Meta VR headset prototypes aim to pass Visual Turing Test

With an eye on the future of the Metaverse, CEO Mark Zuckerberg has unveiled a slew of Meta VR headset prototypes as the tech giant works towards making virtual reality “as vivid and realistic as the physical world”.

Immersive VR experiences are set to be the cornerstone of the Metaverse – Facebook parent company Meta’s attempt to bring the concept of cyberspace to life as a shared 3D virtual world, home to a virtual community, economy and marketplace.

Meta’s Metaverse is not expected to go mainstream for another five to 10 years, but it is far from a pipe dream. Meta already has 10,000 people working on the Metaverse and will spend $US10 billion on the project this year.

As part of that work, engineers at Meta’s Reality Labs have developed a range of Meta VR headset prototypes. They are working towards the goal of passing the Visual Turing Test, where virtual reality is practically indistinguishable from the real world, Zuckerberg said in Reality Labs’ recent “Inside the Lab” roundtable.

“It’s not going to be that long until we can create scenes in basically perfect fidelity,” Zuckerberg said. “Displays that match the full capacity of human vision are going to unlock some really important things.”

“The first is a realistic sense of presence, and that’s the feeling of being with someone or in some place as if you’re physically there. And given our focus on helping people connect, you can see why this is such a big deal.”

Zuckerberg reiterated plans to ship a high-end VR headset this year, codenamed Project Cambria. It will support both VR and AR, thanks to external cameras passing video to the internal displays. Project Cambria will also ship with eye tracking, a key feature for future Meta headsets. 

Visual Turing Test challenges

Looking beyond Project Cambria, building the perfect VR headset requires mastering four key concepts: high resolution, high dynamic range, variable focal depth and the ability to compensate for optical distortions.

Recreating 20/20 vision across the full human field of view would require greater than 8K resolution, but this can be scaled down by allowing for the fact that peripheral vision does not require as high resolution, according to Zuckerberg and Michael Abrash, Chief Scientist of Meta’s Reality Labs

Zuckerberg showed off the “Butterscotch” VR headset prototype which can display near retinal resolution – allowing the wearer to read the bottom line of an eye test in VR. Achieving this feat required halving the field of view of Meta’s current Quest 2 headset.

Meanwhile, improving the high dynamic range of VR headsets will deliver more realistic brightness, shadows, contrast and colour depth. 

Meta’s “Starburst” HDR prototype can produce up to 20,000 nits of brightness – a vast leap from the Quest 2’s 100 nits and brighter than high-end televisions – in an effort to underpin HDR. With exposed wires, and cooling fans strapped above each eyepiece, the prototype is too large and unwieldy to wear and must be held like binoculars.
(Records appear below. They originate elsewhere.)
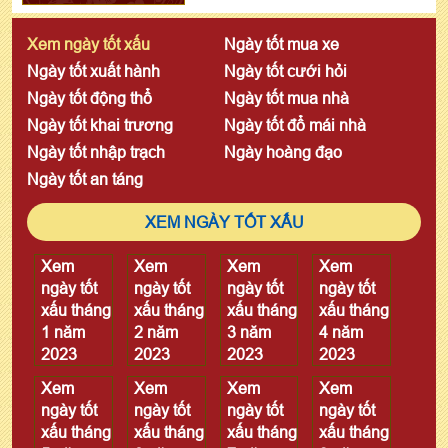
Xem ngày tốt xấu
Ngày tốt mua xe
Ngày tốt xuất hành
Ngày tốt cưới hỏi
Ngày tốt động thổ
Ngày tốt mua nhà
Ngày tốt khai trương
Ngày tốt đổ mái nhà
Ngày tốt nhập trạch
Ngày hoàng đạo
Ngày tốt an táng
XEM NGÀY TỐT XẤU
Xem
Xem
Xem
Xem
ngày tốt
ngày tốt
ngày tốt
ngày tốt
xấu tháng
xấu tháng
xấu tháng
xấu tháng
1 năm
2 năm
3 năm
4 năm
2023
2023
2023
2023
Xem
Xem
Xem
Xem
ngày tốt
ngày tốt
ngày tốt
ngày tốt
xấu tháng
xấu tháng
xấu tháng
xấu tháng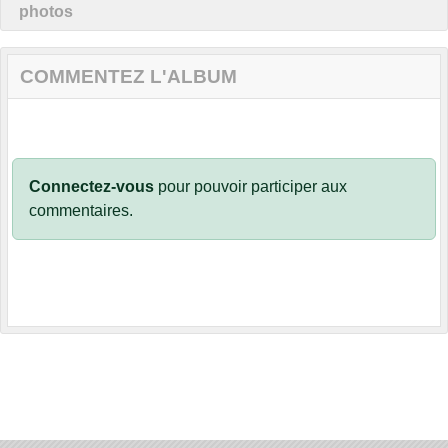
photos
COMMENTEZ L'ALBUM
Connectez-vous
pour pouvoir participer aux
commentaires.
Looking to the future, the use of eye tracking will allow VR headsets to allocate resolution to where the wearing is looking, while variable focal depth will allow wearers to easily focus on nearby and far away objects, as well as fix optical distortions inherent in current lenses. 

The “Mirror Lake” prototype is still at the concept stage, but promises to offer mechanical varifocal lenses and eye tracking, with the benefit of holographic lenses. The presentation also included Half Dome 3, the latest in a series of VR headset prototypes which can shift focal planes depending on where the wearer is looking.

Once these individual challenges are overcome with Meta VR headset prototypes, the next challenge is combining all these technological breakthroughs into compact, lightweight VR headsets which can run on batteries for extended periods.

Zuckerberg unveiled the fully-functional Holocake 2 prototype, Meta’s thinnest VR headset yet, which must be tethered to a PC. It is the successor to a 2020 design built on holographic optics, a light-bending technique which allows an almost flat panel to replace the traditional thick refractive lens.